[[ TEXT EXCERPT, beginning ]]

Types of System Design
Overview
When engineers talk about "system design" they are actually talking about three distinct but complementary disciplines. Each one asks a different question, operates at a different level of abstraction, and produces a different kind of artefact.
| Type | Central question | Primary output |
|---|---|---|
| Product Design | What should the system do and how will users interact with it? | Requirements, API contracts, data models, user flows |
| Infrastructure Design | How do we make it fast, reliable, and scalable at real-world load? | Architecture diagrams, capacity estimates, technology choices |
| OO Design | How should the code be structured internally? | Class diagrams, interfaces, module boundaries, design patterns |
A production system needs all three. A feature with brilliant infrastructure but no clear product requirements ships the wrong thing. A well-structured codebase on a single server collapses under real load. And a scalable cluster full of tangled, untestable code becomes a maintenance nightmare. The three lenses are complementary, not interchangeable.

[[ TEXT EXCERPT, end ]]
[[ DATA SUPPLIED, beginning ]]

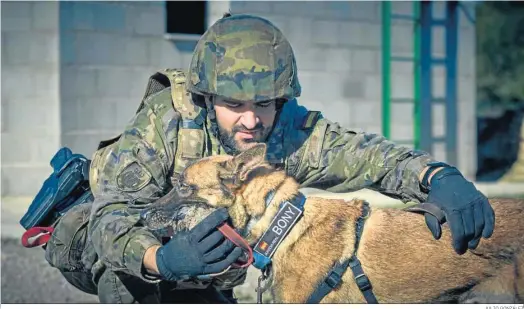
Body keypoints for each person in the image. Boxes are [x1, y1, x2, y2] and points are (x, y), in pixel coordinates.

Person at [37, 13, 495, 304]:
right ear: (206, 97)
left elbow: (371, 157)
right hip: (136, 253)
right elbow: (111, 219)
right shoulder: (165, 124)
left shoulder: (287, 129)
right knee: (119, 269)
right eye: (235, 104)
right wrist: (161, 260)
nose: (252, 121)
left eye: (264, 103)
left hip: (210, 264)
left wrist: (437, 176)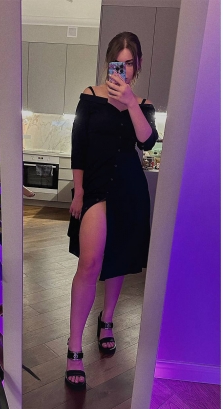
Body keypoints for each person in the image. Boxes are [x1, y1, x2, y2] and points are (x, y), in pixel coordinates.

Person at [65, 32, 159, 389]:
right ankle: (74, 347)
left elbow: (147, 142)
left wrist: (131, 102)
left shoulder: (143, 104)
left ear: (138, 65)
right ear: (109, 63)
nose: (124, 69)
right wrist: (78, 191)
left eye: (130, 63)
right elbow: (78, 145)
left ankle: (107, 320)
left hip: (129, 190)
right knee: (89, 263)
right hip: (94, 189)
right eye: (118, 62)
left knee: (117, 260)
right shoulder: (89, 96)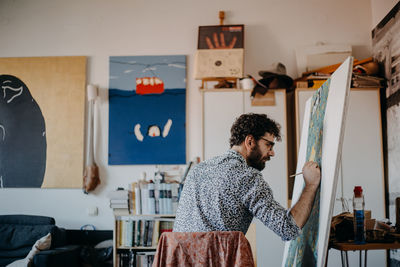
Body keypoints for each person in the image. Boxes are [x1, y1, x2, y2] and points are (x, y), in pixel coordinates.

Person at [173, 113, 321, 241]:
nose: (272, 153)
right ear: (250, 141)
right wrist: (311, 185)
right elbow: (288, 228)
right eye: (269, 145)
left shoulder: (198, 170)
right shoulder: (247, 177)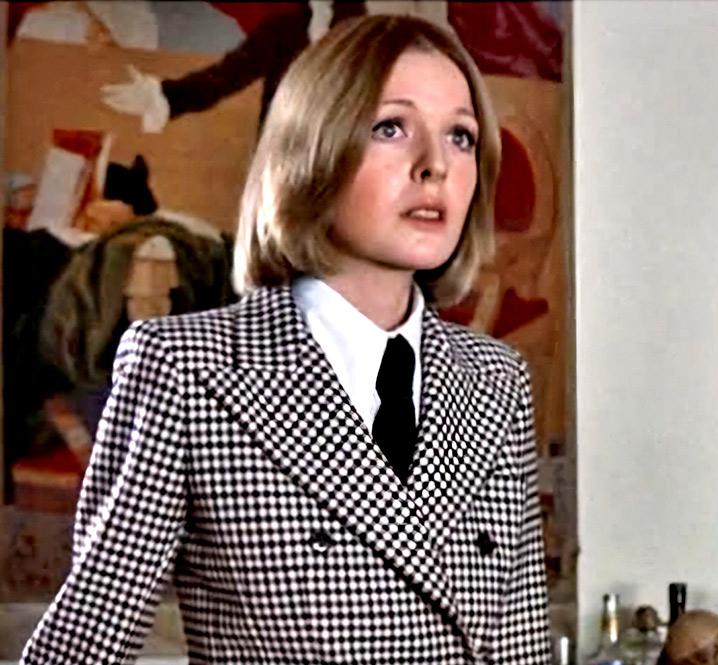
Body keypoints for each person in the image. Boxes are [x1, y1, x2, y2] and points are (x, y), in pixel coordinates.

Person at [22, 15, 550, 664]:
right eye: (391, 127)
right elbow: (83, 646)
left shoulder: (496, 378)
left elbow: (520, 644)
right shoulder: (186, 369)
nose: (435, 166)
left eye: (461, 136)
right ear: (311, 151)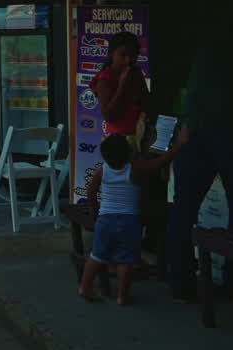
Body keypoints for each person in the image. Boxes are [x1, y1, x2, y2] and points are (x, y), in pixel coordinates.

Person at [164, 32, 233, 303]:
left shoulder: (206, 52)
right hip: (230, 132)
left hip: (192, 130)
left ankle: (180, 283)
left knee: (183, 209)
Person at [79, 131, 186, 306]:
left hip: (105, 220)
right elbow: (159, 163)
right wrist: (179, 145)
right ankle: (122, 297)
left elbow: (91, 193)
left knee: (97, 255)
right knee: (125, 260)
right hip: (129, 222)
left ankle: (85, 287)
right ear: (129, 154)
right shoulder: (135, 168)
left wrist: (96, 212)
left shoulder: (102, 170)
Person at [92, 32, 149, 153]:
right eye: (123, 55)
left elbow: (146, 101)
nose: (128, 60)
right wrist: (122, 85)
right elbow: (108, 116)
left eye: (133, 56)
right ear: (111, 54)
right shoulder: (105, 78)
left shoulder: (136, 72)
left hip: (138, 137)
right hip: (117, 142)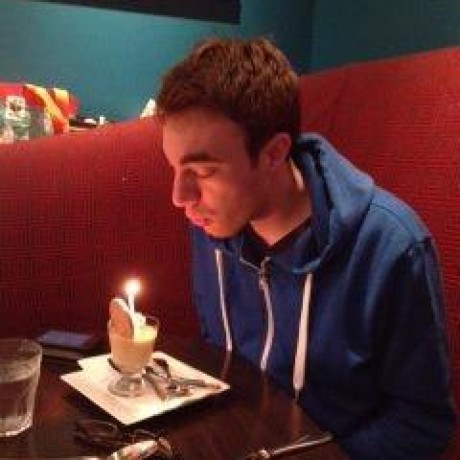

[[ DATA SUPPLIED, end ]]

> ACTIVITY A:
Decide whether each statement below agrees with the overview of system design types, answering yes or no and quoting the words from the overview that settle it. (i) Infrastructure Design asks how to make a system fast, reliable, and scalable at real-world load. (ii) Capacity estimates are among the primary outputs of OO Design. (iii) The three kinds of system design can be used interchangeably.
> ACTIVITY B:
Carry on the overview of system design types, starting after its final sentence.

> EXERCISE ANSWER A:
(i) Yes: "How do we make it fast, reliable, and scalable at real-world load?"
(ii) No: the OO Design outputs are "Class diagrams, interfaces, module boundaries, design patterns," while "Architecture diagrams, capacity estimates, technology choices" belong to Infrastructure Design.
(iii) No: "The three lenses are complementary, not interchangeable."

> EXERCISE ANSWER B:
Product Design
Product Design — also called functional system design — is concerned with the behaviour of the system from the perspective of its users and clients. It answers questions like: Who uses this? What can they do? What data does the system manage? What guarantees does it make to callers?
This is the first design step. Getting it wrong means building the right infrastructure for the wrong product. Everything else is downstream of it.
What it covers
- Requirements gathering — Functional requirements define what the system must do ("users can post and like content"). Non-functional requirements define how well it must do it ("99.9% availability, p99 latency under 200 ms"). Clarifying both upfront prevents scope creep and wrong architectural choices later.
- User and actor identification — Who are the clients? End users via a browser? Mobile apps? Other backend services? Each actor may have different latency tolerances, data access patterns, and trust levels.
- Core entities and data model — What are the main nouns in the domain? A ride-sharing app has Rider, Driver, Trip, and Payment. Identifying entities and their relationships early shapes the database schema, API surface, and service boundaries.
- API design — The public contract between the system and its callers. Defines endpoints (REST, GraphQL, gRPC), request/response shapes, error codes, authentication mechanism, and versioning strategy.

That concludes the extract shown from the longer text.